Before he became the CEO of Rosneft, Sechin worked for the KGB, notably in the late Cold War hot spots of Mozambique and Angola. As noted above, he consolidated his alliance with Putin during Putin’s time as deputy mayor of St Petersburg, becoming his devoted secretary and bagman, rarely leaving his master. Putin has kept Sechin close to him ever since, making him one of the most trusted representatives of the Siloviki clique. Despised and feared in equal measure, Sechin was instrumental in convincing Putin formally to renationalise firms, including Yukos, that had been privatised under Yeltsin, while in fact putting the whole of the oil and gas sector under the control of his own inner circle. Sechin was described by the former US ambassador, John Beyrle, in confidential cables released by Wikileaks, as the ‘grey cardinal’ of the Kremlin, ‘who has sought to break the power of the oligarchs, confiscate and amalgamate their assets into state companies under Siloviki control and to limit Western influence’. The damage he has inflicted on the Russian economy is incalculable.
Sechin is notoriously territorial, willing to go to great lengths to protect his position as Putin’s chief adviser. His anti-liberal convictions pitched him into conflict with Dmitry Medvedev, once regarded as the leader of a liberalising tendency in the Kremlin. In 2016, Sechin moved against his rival by entrapping Prime Minister Medvedev’s ally and minister of economic development, Alexey Ulyukaev, in a sting operation that led to the latter becoming the first serving minister to be arrested in Russia since the reign of Stalin. The move was a risky powerplay that could have backfired, but Sechin was secure in his position. The men he called upon to make the arrest were operatives from the Sixth Service of the FSB’s Internal Security Department, an elite unit that Sechin himself had created back in 2004 and knew he could count on. He had used them previously to carry out delicate operations, including the arrests of regional governors who refused to toe the Kremlin line. On 14 November 2016, Sechin invited Ulyukaev into his office and presented him with a suitcase that was later found to contain $2 million, as well as ordering a basket of sausages made from fresh game personally shot by himself to be loaded into Ulyukaev’s car. Unaware that Sechin was recording their encounter, Ulyukaev gratefully accepted the gifts, claiming later that he thought the suitcase was full of wine. All this ‘evidence’ would be used to charge him with corruption, backed by a sworn statement from Sechin that the money had been ‘extorted’ from him as a payment for Ulyukaev’s rubber stamping of a deal to transfer the Bashneft oil company to Rosneft.
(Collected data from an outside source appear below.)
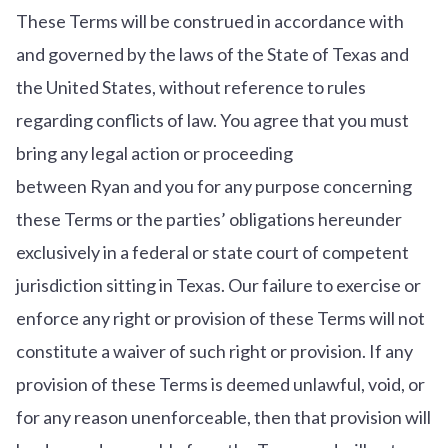
These Terms will be construed in accordance with
and governed by the laws of the State of Texas and
the United States, without reference to rules
regarding conflicts of law. You agree that you must
bring any legal action or proceeding
between Ryan and you for any purpose concerning
these Terms or the parties’ obligations hereunder
exclusively in a federal or state court of competent
jurisdiction sitting in Texas. Our failure to exercise or
enforce any right or provision of these Terms will not
constitute a waiver of such right or provision. If any
provision of these Terms is deemed unlawful, void, or
for any reason unenforceable, then that provision will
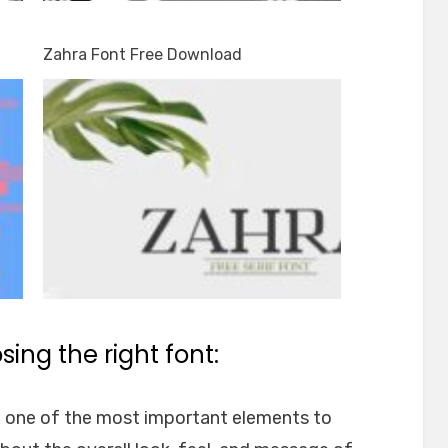
Zahra Font Free Download
ing the right font:
e one of the most important elements to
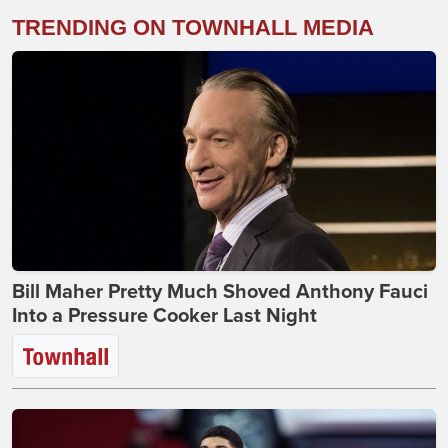
TRENDING ON TOWNHALL MEDIA
Bill Maher Pretty Much Shoved Anthony Fauci
Into a Pressure Cooker Last Night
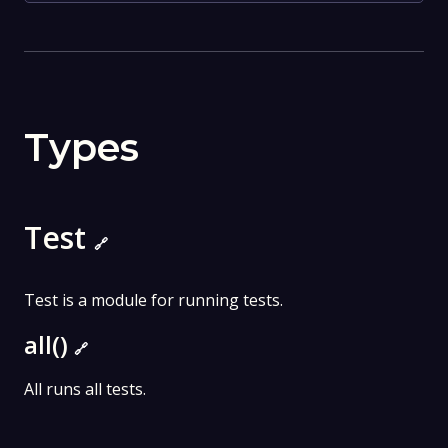
Types
Test
🔗
Test is a module for running tests.
all()
🔗
All runs all tests.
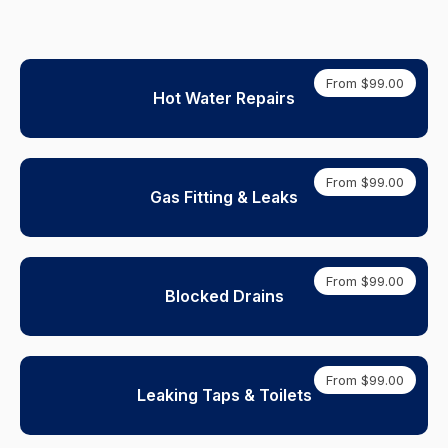
From $99.00
Hot Water Repairs
From $99.00
Gas Fitting & Leaks
From $99.00
Blocked Drains
From $99.00
Leaking Taps & Toilets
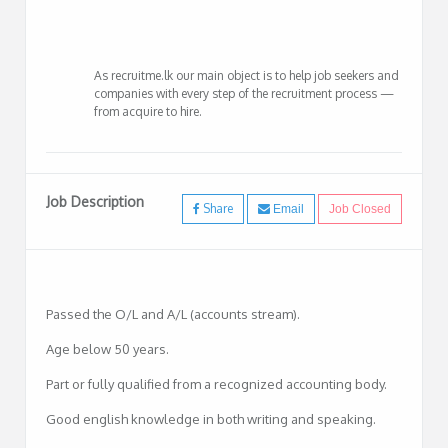
As recruitme.lk our main object is to help job seekers and
companies with every step of the recruitment process —
from acquire to hire.
Job Description
Share
Email
Job Closed
Passed the O/L and A/L (accounts stream).
Age below 50 years.
Part or fully qualified from a recognized accounting body.
Good english knowledge in both writing and speaking.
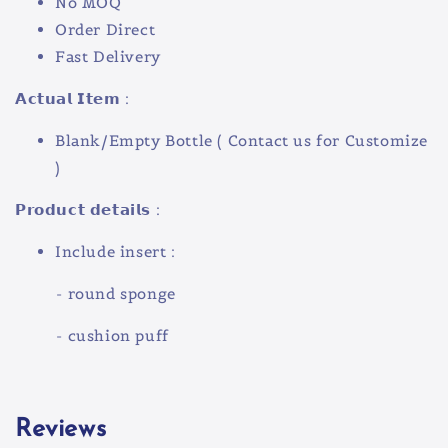
No MOQ
Order Direct
Fast Delivery
𝗔𝗰𝘁𝘂𝗮𝗹 𝗜𝘁𝗲𝗺 :
Blank/Empty Bottle ( Contact us for Customize
)
𝗣𝗿𝗼𝗱𝘂𝗰𝘁 𝗱𝗲𝘁𝗮𝗶𝗹𝘀 :
Include insert :
- round sponge
- cushion puff
Reviews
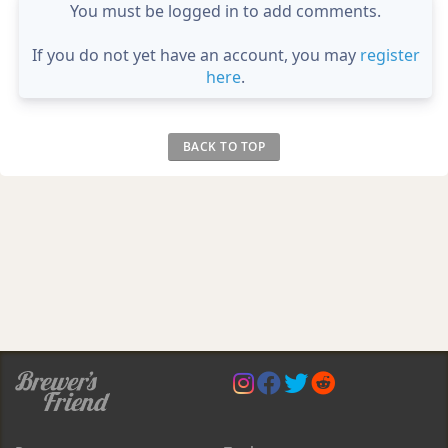
You must be logged in to add comments.
If you do not yet have an account, you may
register
here
.
BACK TO TOP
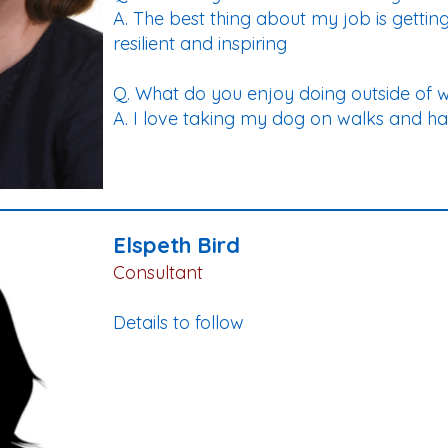
A. The best thing about my job is gettin
resilient and inspiring
Q. What do you enjoy doing outside of 
A. I love taking my dog on walks and ha
Elspeth Bird
Consultant
Details to follow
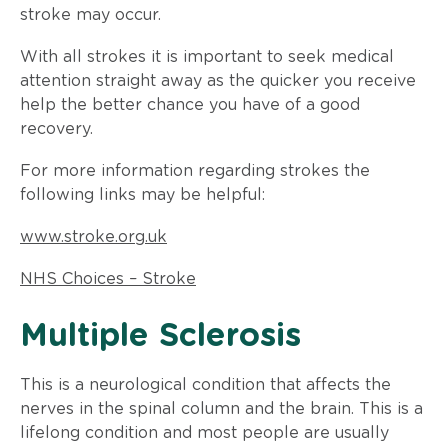
stroke may occur.
With all strokes it is important to seek medical
attention straight away as the quicker you receive
help the better chance you have of a good
recovery.
For more information regarding strokes the
following links may be helpful:
www.stroke.org.uk
NHS Choices – Stroke
​Multiple Sclerosis
This is a neurological condition that affects the
nerves in the spinal column and the brain. This is a
lifelong condition and most people are usually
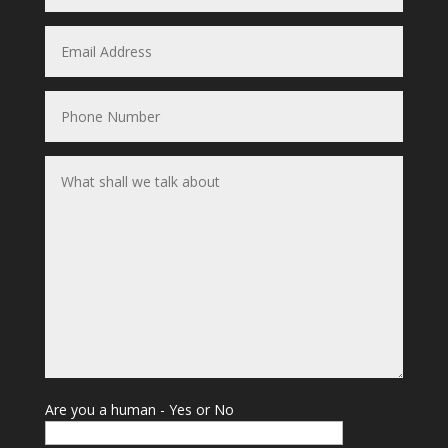
Are you a human - Yes or No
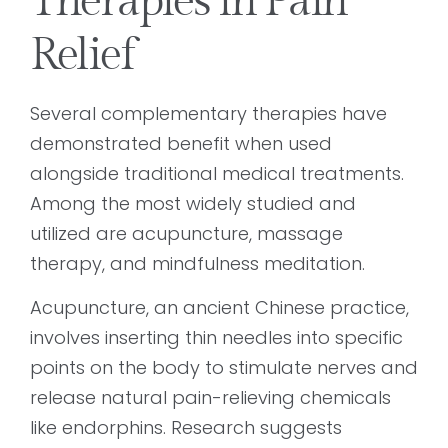
Therapies in Pain
Relief
Several complementary therapies have
demonstrated benefit when used
alongside traditional medical treatments.
Among the most widely studied and
utilized are acupuncture, massage
therapy, and mindfulness meditation.
Acupuncture, an ancient Chinese practice,
involves inserting thin needles into specific
points on the body to stimulate nerves and
release natural pain-relieving chemicals
like endorphins. Research suggests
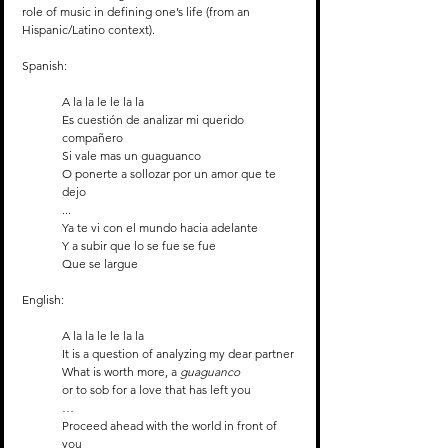
role of music in defining one’s life (from an 
Hispanic/Latino context).
Spanish:
A la la le le la la
Es cuestión de analizar mi querido 
compañero
Si vale mas un guaguanco
O ponerte a sollozar por un amor que te 
dejo
...
Ya te vi con el mundo hacia adelante
Y a subir que lo se fue se fue
Que se largue
English:
A la la le le la la
It is a question of analyzing my dear partner
What is worth more, a 
guaguanco
or to sob for a love that has left you 
…
Proceed ahead with the world in front of 
you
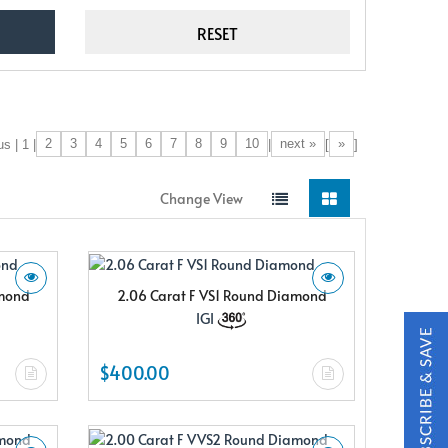
2
3
4
5
6
7
8
9
10
next »
»
s | 1 |
|
[
]
Change View
amond
2.06 Carat F VS1 Round Diamond
IGI
$400.00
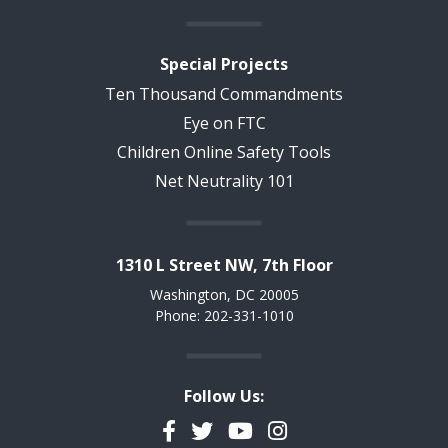
Special Projects
Ten Thousand Commandments
Eye on FTC
Children Online Safety Tools
Net Neutrality 101
1310 L Street NW, 7th Floor
Washington, DC 20005
Phone: 202-331-1010
Follow Us:
Facebook
Twitter
YouTube
Instagram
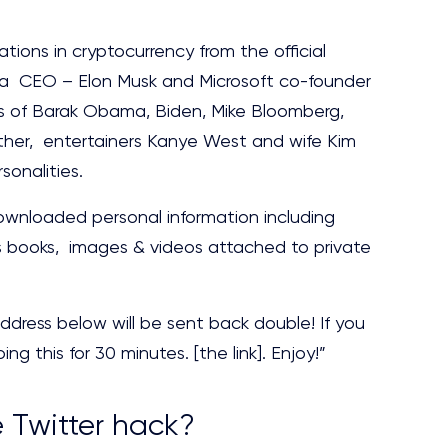
ations in cryptocurrency from the official
la CEO – Elon Musk and Microsoft co-founder
ts of Barak Obama, Biden, Mike Bloomberg,
er, entertainers Kanye West and wife Kim
sonalities.
ownloaded personal information including
s books, images & videos attached to private
ddress below will be sent back double! If you
ng this for 30 minutes. [the link]. Enjoy!”
e Twitter hack?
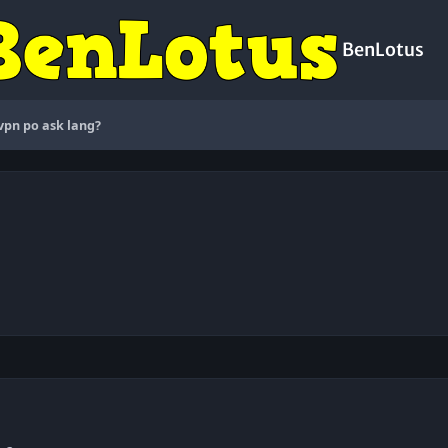
BenLotus
pn po ask lang?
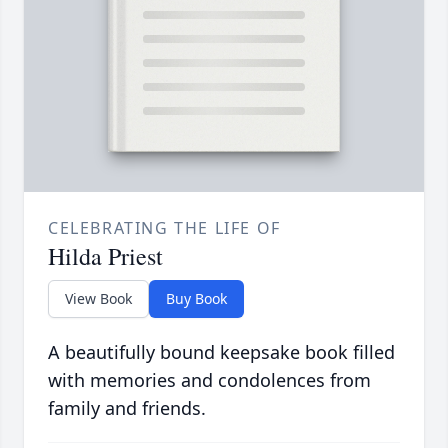
CELEBRATING THE LIFE OF
Hilda Priest
View Book
Buy Book
A beautifully bound keepsake book filled
with memories and condolences from
family and friends.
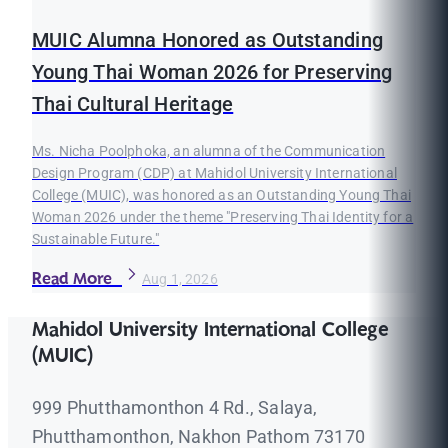
MUIC Alumna Honored as Outstanding
Young Thai Woman 2026 for Preserving
Thai Cultural Heritage
Ms. Nicha Poolphoka, an alumna of the Communication
Design Program (CDP) at Mahidol University International
College (MUIC), was honored as an Outstanding Young Thai
Woman 2026 under the theme "Preserving Thai Identity for a
Sustainable Future."
Read More
Aug 1, 2026
Mahidol University International College
(MUIC)
999 Phutthamonthon 4 Rd., Salaya,
Phutthamonthon, Nakhon Pathom 73170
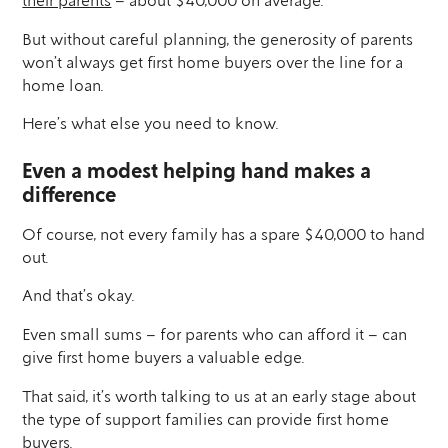
their parents
– about $40,000 on average.
But without careful planning, the generosity of parents
won’t always get first home buyers over the line for a
home loan.
Here’s what else you need to know.
Even a modest helping hand makes a
difference
Of course, not every family has a spare $40,000 to hand
out.
And that’s okay.
Even small sums – for parents who can afford it – can
give first home buyers a valuable edge.
That said, it’s worth talking to us at an early stage about
the type of support families can provide first home
buyers.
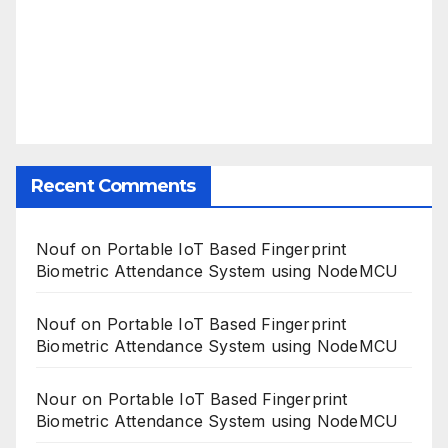
Recent Comments
Nouf
on
Portable IoT Based Fingerprint
Biometric Attendance System using NodeMCU
Nouf
on
Portable IoT Based Fingerprint
Biometric Attendance System using NodeMCU
Nour
on
Portable IoT Based Fingerprint
Biometric Attendance System using NodeMCU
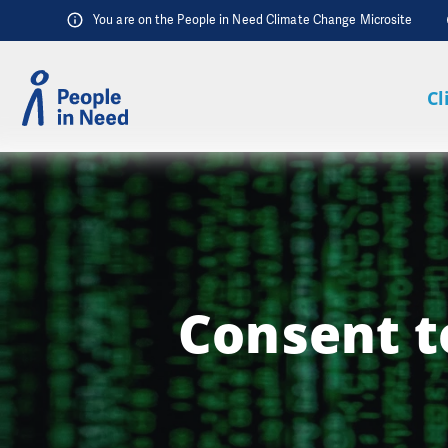
Skip to content
You are on the People in Need Climate Change Microsite
Cl
Consent t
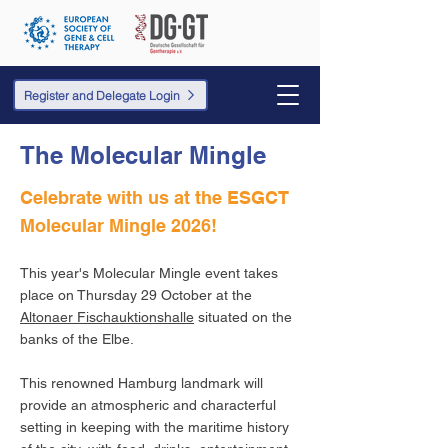
Register and Delegate Login
The Molecular Mingle
Celebrate with us at the ESGCT
Molecular Mingle 2026!
This year's Molecular Mingle event takes
place on Thursday 29 October at the
Altonaer Fischauktionshalle
situated on the
banks of the Elbe.
This renowned Hamburg landmark will
provide an atmospheric and characterful
setting in keeping with the maritime history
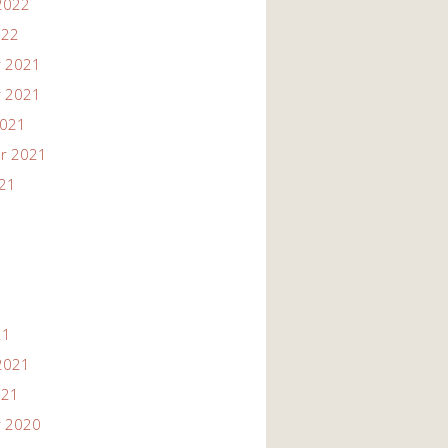
2022
022
 2021
 2021
2021
r 2021
021
21
2021
021
 2020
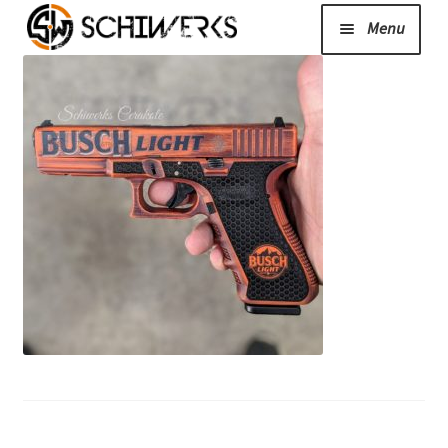
Menu
Expand
Cerakote
child
menu
Shop
Media/News
Expand
About Us/Contact/FAQ
child
menu
Podcast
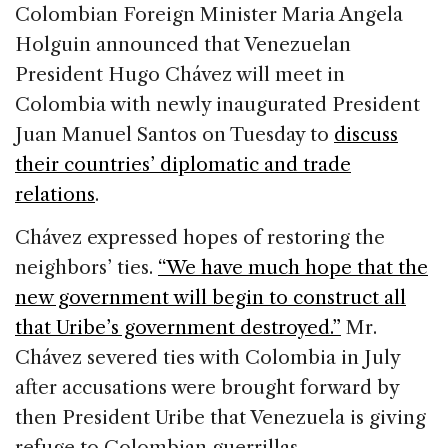
c
k
re
ai
ar
Colombian Foreign Minister Maria Angela
e
e
a
l
e
Holguin announced that Venezuelan
b
dI
d
President Hugo Chávez will meet in
o
n
s
Colombia with newly inaugurated President
o
Juan Manuel Santos on Tuesday to
discuss
k
their countries’ diplomatic and trade
relations
.
Chávez expressed hopes of restoring the
neighbors’ ties.
“We have much hope that the
new government will begin to construct all
that Uribe’s government destroyed.”
Mr.
Chávez severed ties with Colombia in July
after accusations were brought forward by
then President Uribe that Venezuela is giving
refuge to Colombian guerrillas.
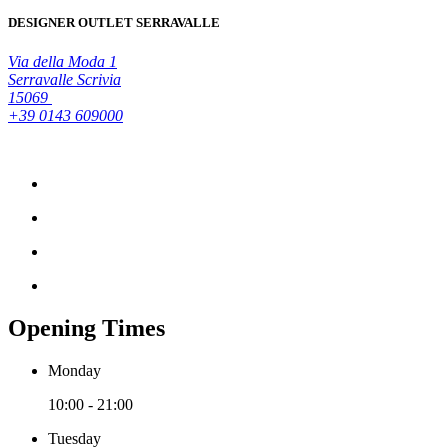
DESIGNER OUTLET SERRAVALLE
Via della Moda 1
Serravalle Scrivia
15069
+39 0143 609000
Opening Times
Monday
10:00 - 21:00
Tuesday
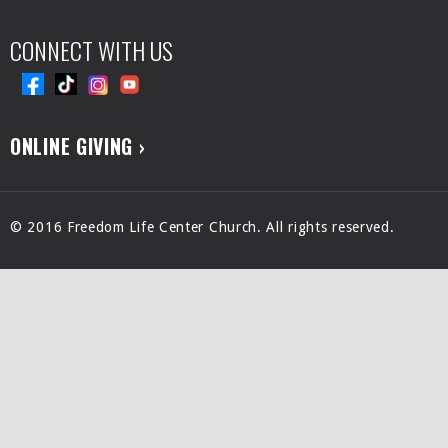
CONNECT WITH US
ONLINE GIVING ›
© 2016 Freedom Life Center Church. All rights reserved.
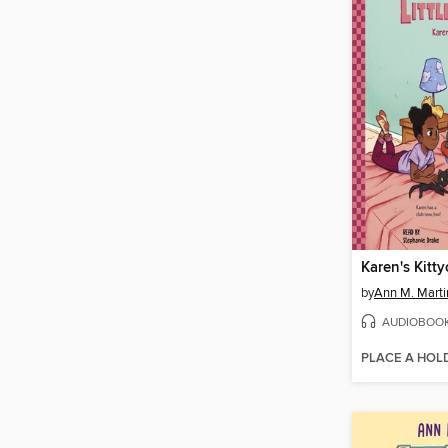
Karen's Kitty
by
Ann M. Marti
AUDIOBOO
PLACE A HOL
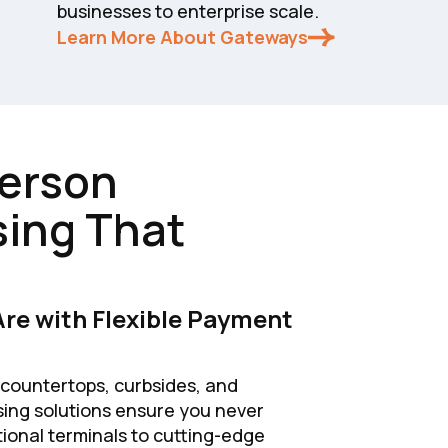
businesses to enterprise scale.
Learn More About Gateways
Person
ing That
re with Flexible Payment
ountertops, curbsides, and
sing solutions ensure you never
itional terminals to cutting-edge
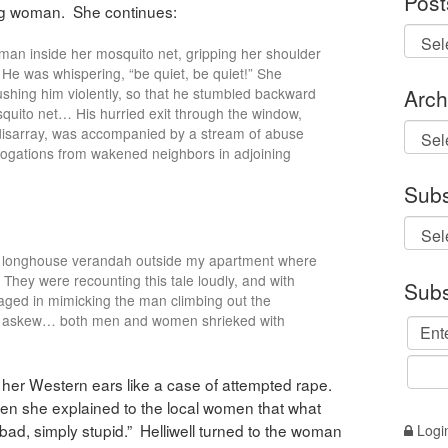
Post
ing woman. She continues:
 man inside her mosquito net, gripping her shoulder
He was whispering, “be quiet, be quiet!” She
Arch
ushing him violently, so that he stumbled backward
quito net… His hurried exit through the window,
Archi
 disarray, was accompanied by a stream of abuse
rogations from wakened neighbors in adjoining
Subs
e longhouse verandah outside my apartment where
hey were recounting this tale loudly, and with
Subs
ed in mimicking the man climbing out the
als askew… both men and women shrieked with
 her Western ears like a case of attempted rape.
when she explained to the local women that what
bad, simply stupid.” Helliwell turned to the woman
Logi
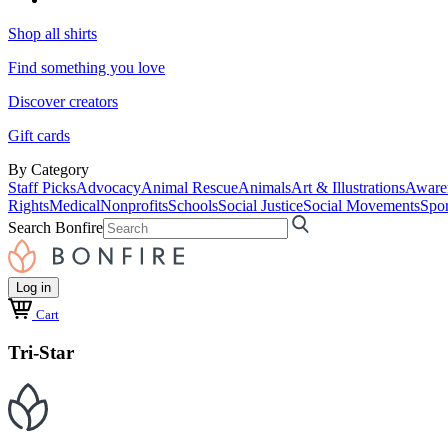
Shop all shirts
Find something you love
Discover creators
Gift cards
By Category
Staff Picks
Advocacy
Animal Rescue
Animals
Art & Illustrations
Aware
Rights
Medical
Nonprofits
Schools
Social Justice
Social Movements
Spor
Search Bonfire
Log in
Cart
Tri-Star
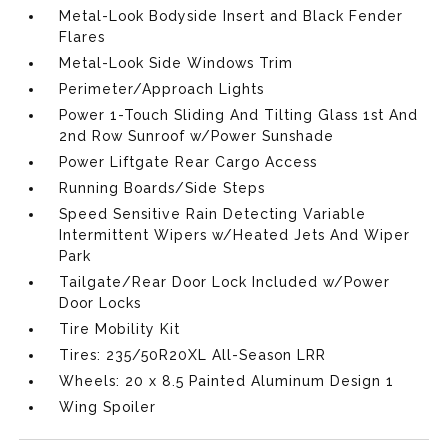
Metal-Look Bodyside Insert and Black Fender
Flares
Metal-Look Side Windows Trim
Perimeter/Approach Lights
Power 1-Touch Sliding And Tilting Glass 1st And
2nd Row Sunroof w/Power Sunshade
Power Liftgate Rear Cargo Access
Running Boards/Side Steps
Speed Sensitive Rain Detecting Variable
Intermittent Wipers w/Heated Jets And Wiper
Park
Tailgate/Rear Door Lock Included w/Power
Door Locks
Tire Mobility Kit
Tires: 235/50R20XL All-Season LRR
Wheels: 20 x 8.5 Painted Aluminum Design 1
Wing Spoiler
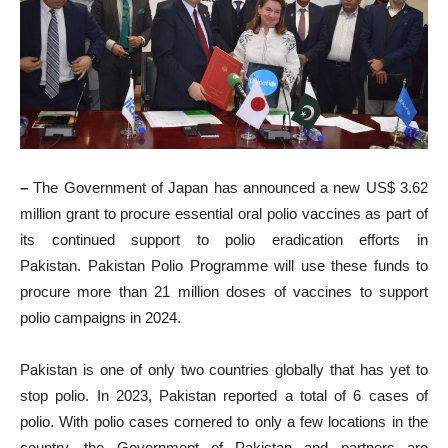
–
The Government of Japan has announced a new US$ 3.62
million grant to procure essential oral polio vaccines as part of
its continued support to polio eradication efforts in
Pakistan. Pakistan Polio Programme will use these funds to
procure more than 21 million doses of vaccines to support
polio campaigns in 2024.
Pakistan is one of only two countries globally that has yet to
stop polio. In 2023, Pakistan reported a total of 6 cases of
polio. With polio cases cornered to only a few locations in the
country, the Government of Pakistan and partners are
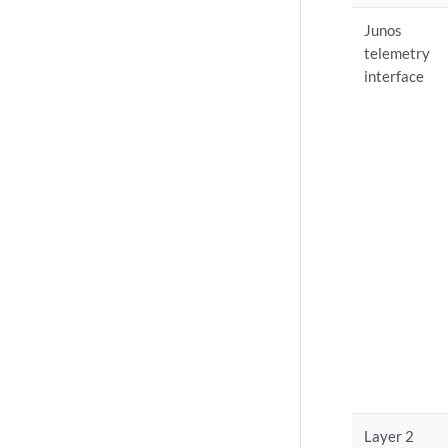
Junos
telemetry
interface
Layer 2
At his trial, Ulyukaev denied all knowledge of the money and the recording produced by Sechin was remarkably unconvincing. Ulyukaev’s defence lawyers suggested that the prosecution was politically motivated, arising from a disagreement between the two men over the shady dealings of Rosneft. They summonsed Sechin to appear in person to be cross examined, but his office replied that he was too busy. When the court sentenced Ulyukaev to eight years in a strict regime labour camp, he compared the proceedings to the Stalinist show trials of the 1930s.
In all the Kremlin infighting, Putin has feigned the role of the ‘good tsar’, ostensibly holding the ring between his competing courtiers, while in reality he has played them off against each other. In the rivalry between Medvedev and Sechin, Putin has favoured the latter, possibly because of Medvedev’s performance during the time he served as stand-in president between 2008 and 2012. Putin had put him in the post merely to keep the seat warm for his own return to the job, but Medvedev let power go to his head, developing aspirations to hold on to the presidency, an uncalled-for show of ambition that angered Putin. As soon as the two resumed their proper offices in 2012, with Medvedev as prime minister, Putin responded by using Medvedev as a lightning rod against the people’s anger at falling living standards and making him take the blame for unpopular pension reforms. When Medvedev was confronted in 2016 by OAPs demanding pension increases, he made a run for it, muttering, ‘There simply isn’t any money at the moment … Hang on in there, all of you. I wish you all the best and hope you have a nice day…’ His vanishing act inspired a rush of comic songs and sketches viewed by millions on social media.